--- Your task ---
Please answer these about the earnings call transcript below, one answer per line:
(a) What utilization rate does Harry You give for last quarter?
(b) How does Harry You describe the gross margin recovery's progress against schedule?
(c) By what percentage does John Jones say the U.S. grew in total?

But then at the same time too, you have to look at the gross margin we're delivering.
And I think we realize, and that's why I made the comment, that it was several quarters of really tough condition and it is going to take several quarters to fully get out in terms of getting our variable comp at the level we would like as well as getting the gross margins back to where we would like.
But all of us as a partnership group are very intensely focused on that.
Andrew Steinerman - Analyst
And we're just as much on our way to a gross margin recovery as we were a quarter ago, right?
Harry You - CFO
Yes.
I actually think we are slightly ahead of schedule, touch wood, but we need to continue to keep racking up good bookings at higher margin and then executing to the plans or contracts for each of those deals.
Operator
John Jones with Schwab SoundView.
John Jones - Analyst
Nice quarter.
Can you just help interpret the utilization rates that I thought I heard?
I thought I heard mid-80s.
Are we looking 84, 85 percent utilization?
Harry You - CFO
We mentioned, John, that last quarter we were at 84 percent utilization, and we are spot on top of that in Q2.
And Q3 we are in that very tight zip code as well so far, although we have only seen data for two weeks here.
That is where we stand.
And then I think we're hopeful that there is still some more room there because of the hard work we have put together in terms of increasing training efficiency or business development efficiency as we were working through the downturn here.
John Jones - Analyst
Can you talk about what the consulting growth was in the U.S.?
You talked about the U.S. growing 6 percent in total.

--- Recorded information ---
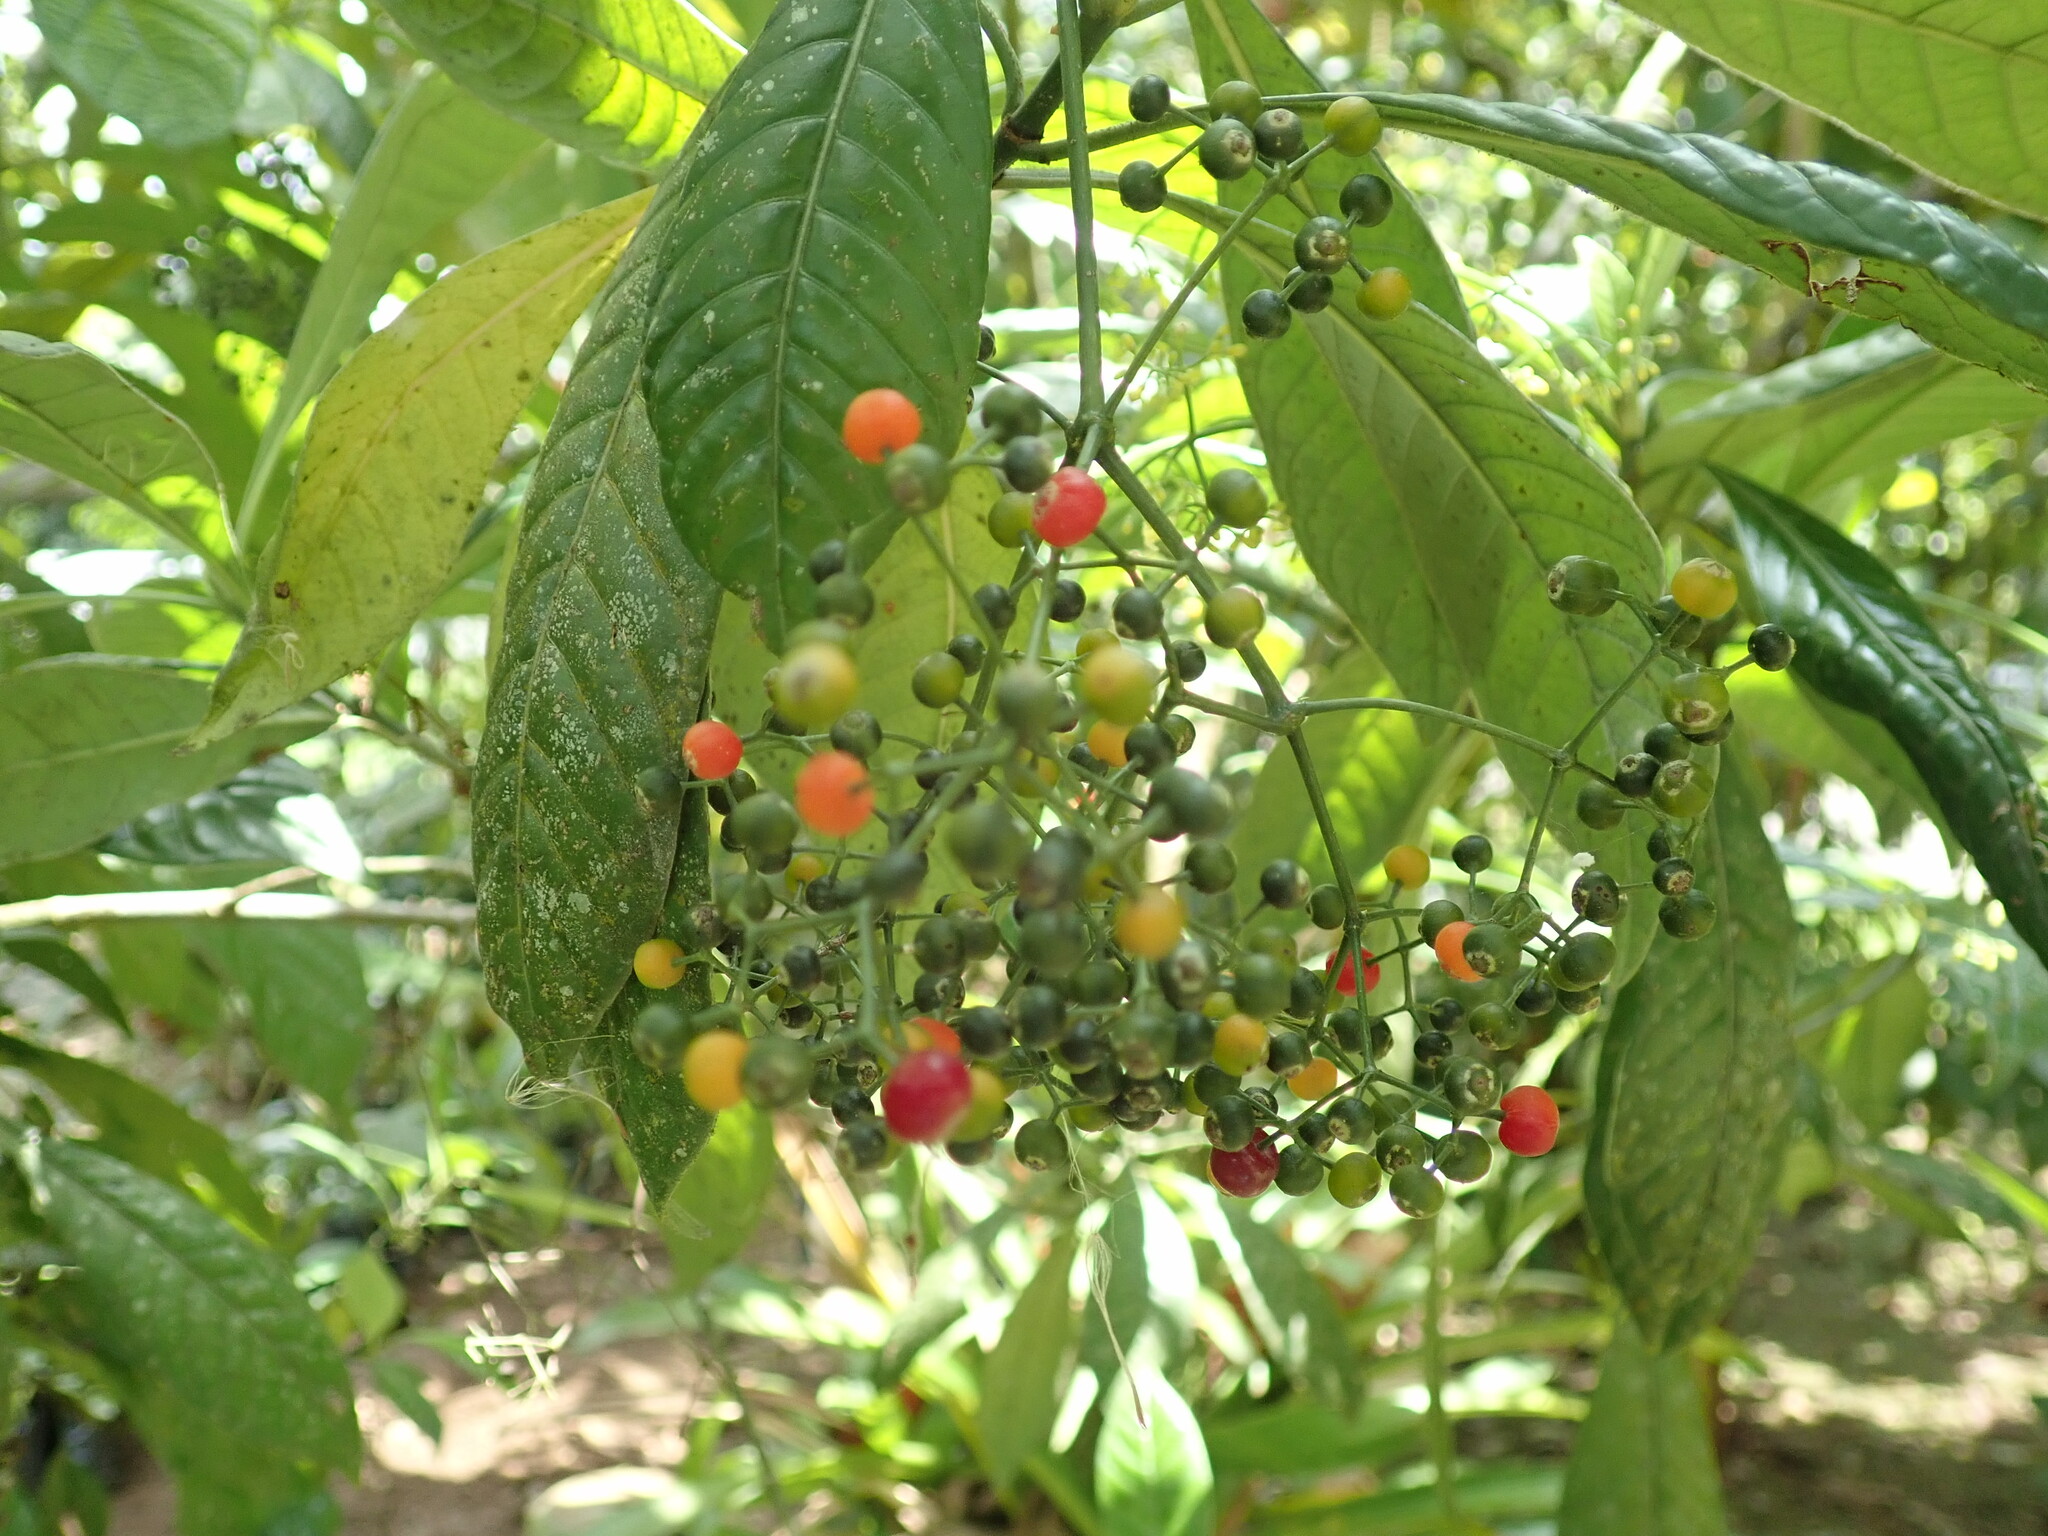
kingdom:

--- The output ---
(a) 84 percent
(b) Slightly ahead of schedule
(c) 6 percent